Environmental Disasters and the Escalation of Domestic Violence: Gendered Psychosocial Risk in Climate and Disaster Recovery
Environmental disasters intensify existing gender inequalities within the home, increasing the risk of domestic and intimate partner violence (IPV) during displacement and recovery. Drawing on international evidence, including systematic reviews and post-disaster case studies, this policy brief outlines that infrastructure failure, economic precarity and psychosocial stress act as structural risk multipliers within already unequal gender systems. Disaster recovery frameworks frequently prioritise physical reconstruction while overlooking domestic safety. Integrating domestic violence prevention into disaster preparedness and recovery governance is therefore essential.
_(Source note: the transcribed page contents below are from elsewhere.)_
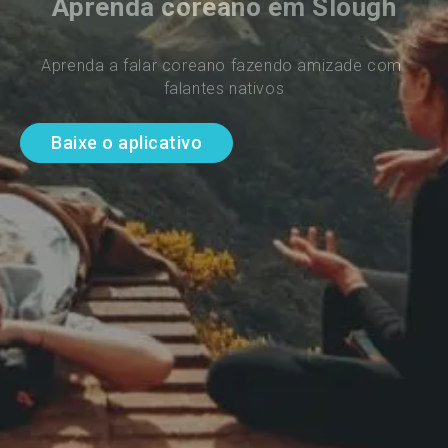
Aprenda coreano em Slough
Aprenda a falar coreano fazendo amizade com 
falantes nativos
Baixe o aplicativo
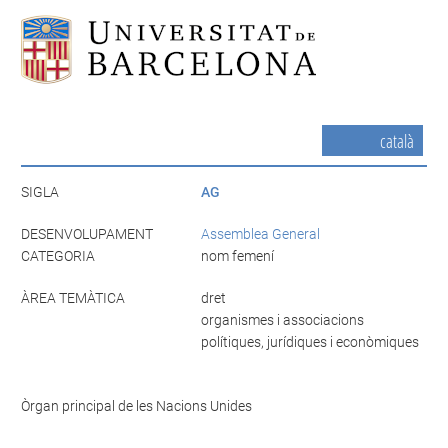
català
SIGLA
AG
DESENVOLUPAMENT
Assemblea General
CATEGORIA
nom femení
ÀREA TEMÀTICA
dret
organismes i associacions
polítiques, jurídiques i econòmiques
Òrgan principal de les Nacions Unides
Resilience must be measured beyond rebuilt infrastructure and by whether homes remain safe under environmental strain.
Policy Recommendations
Mandate domestic violence risk assessment within local and national disaster preparedness and recovery planning frameworks.
Embed gender analysis within housing, compensation, insurance and reconstruction policies to mitigate post-disaster economic dependency risks.
Require confidential and accessible reporting pathways within evacuation centres and temporary accommodation settings.
Sustain and ring-fence funding for domestic violence and psychosocial support services throughout extended recovery periods.
Integrate domestic safety indicators into resilience measurement and climate adaptation evaluation frameworks.